Job item — Please copy out all lines of the entries that contain the word "Платы".
== Data for the task ==
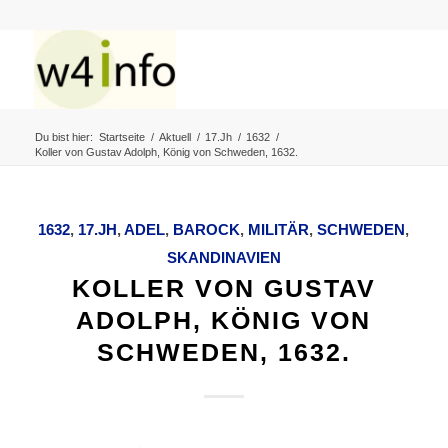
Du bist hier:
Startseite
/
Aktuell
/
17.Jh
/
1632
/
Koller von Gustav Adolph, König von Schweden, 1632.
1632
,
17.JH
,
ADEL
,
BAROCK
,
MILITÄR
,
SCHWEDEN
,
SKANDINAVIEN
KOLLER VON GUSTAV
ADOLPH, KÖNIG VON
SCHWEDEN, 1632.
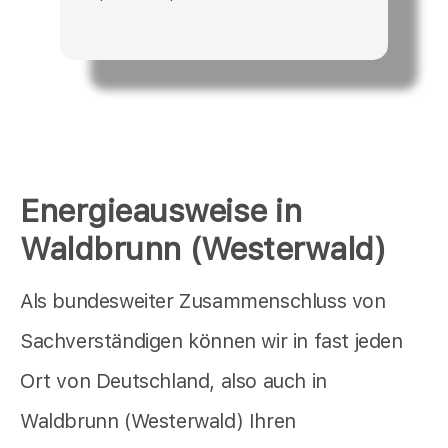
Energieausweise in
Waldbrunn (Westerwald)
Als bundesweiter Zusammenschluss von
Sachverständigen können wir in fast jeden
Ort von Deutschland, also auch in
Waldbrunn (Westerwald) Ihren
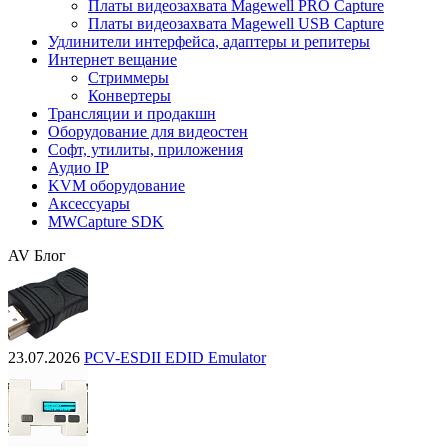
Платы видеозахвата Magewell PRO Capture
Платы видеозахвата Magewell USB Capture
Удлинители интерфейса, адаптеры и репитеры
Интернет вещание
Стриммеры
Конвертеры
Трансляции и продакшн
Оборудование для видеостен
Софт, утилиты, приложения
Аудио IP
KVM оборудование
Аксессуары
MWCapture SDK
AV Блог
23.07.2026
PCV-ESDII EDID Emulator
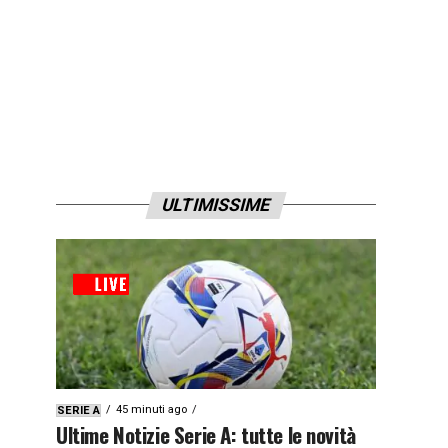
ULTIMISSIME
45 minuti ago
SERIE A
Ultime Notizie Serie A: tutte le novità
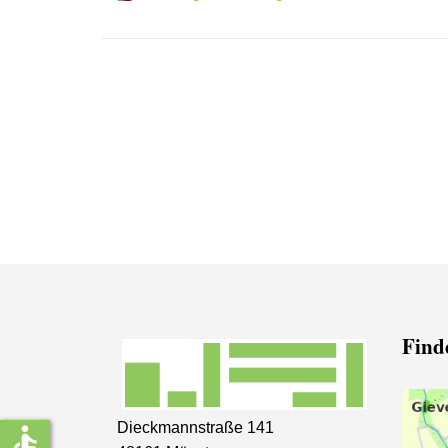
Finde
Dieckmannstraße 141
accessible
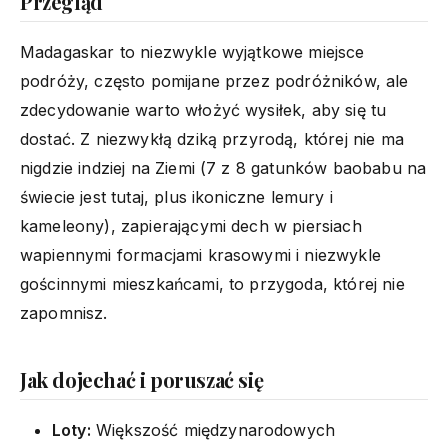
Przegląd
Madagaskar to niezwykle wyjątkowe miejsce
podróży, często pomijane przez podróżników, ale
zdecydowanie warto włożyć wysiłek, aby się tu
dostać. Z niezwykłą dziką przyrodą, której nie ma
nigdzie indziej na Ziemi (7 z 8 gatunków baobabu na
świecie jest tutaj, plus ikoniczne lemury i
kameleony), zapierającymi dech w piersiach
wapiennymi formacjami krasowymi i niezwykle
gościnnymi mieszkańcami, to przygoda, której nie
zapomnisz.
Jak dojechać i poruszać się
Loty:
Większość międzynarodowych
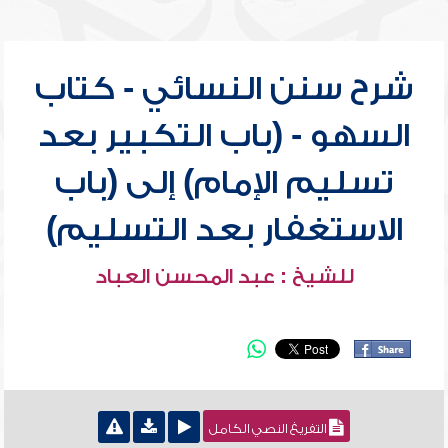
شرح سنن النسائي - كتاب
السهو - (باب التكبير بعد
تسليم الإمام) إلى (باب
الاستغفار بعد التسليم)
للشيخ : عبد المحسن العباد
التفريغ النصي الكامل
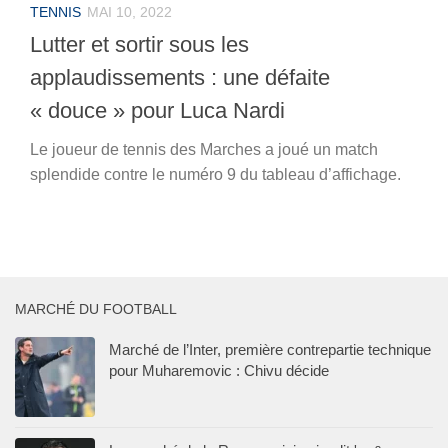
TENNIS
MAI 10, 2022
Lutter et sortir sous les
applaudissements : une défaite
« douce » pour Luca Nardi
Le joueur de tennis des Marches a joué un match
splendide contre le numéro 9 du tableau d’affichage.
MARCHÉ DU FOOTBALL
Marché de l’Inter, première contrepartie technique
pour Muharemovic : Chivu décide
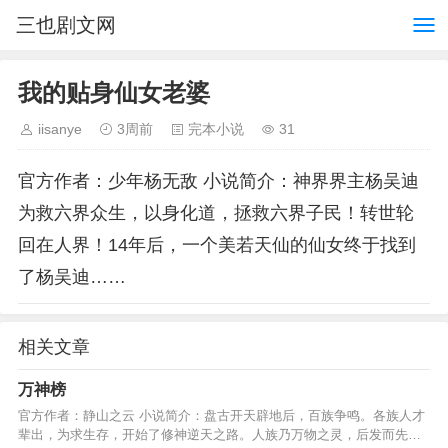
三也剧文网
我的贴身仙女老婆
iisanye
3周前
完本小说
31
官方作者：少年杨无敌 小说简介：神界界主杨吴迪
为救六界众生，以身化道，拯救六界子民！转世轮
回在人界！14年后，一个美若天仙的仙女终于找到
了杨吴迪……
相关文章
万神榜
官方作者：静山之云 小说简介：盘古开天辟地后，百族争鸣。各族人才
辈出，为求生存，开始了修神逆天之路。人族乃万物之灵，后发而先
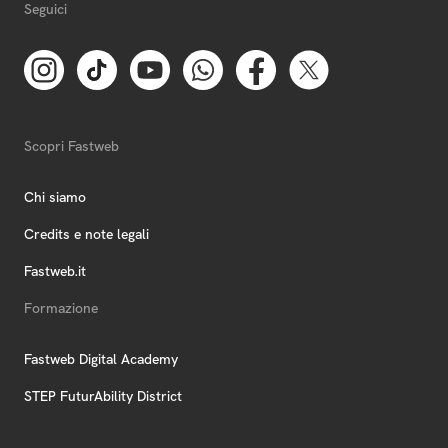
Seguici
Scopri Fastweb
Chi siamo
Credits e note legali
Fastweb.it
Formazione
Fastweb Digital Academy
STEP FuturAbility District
===
Solution below —
Платы видеозахвата Magewell PRO Capture
Платы видеозахвата Magewell USB Capture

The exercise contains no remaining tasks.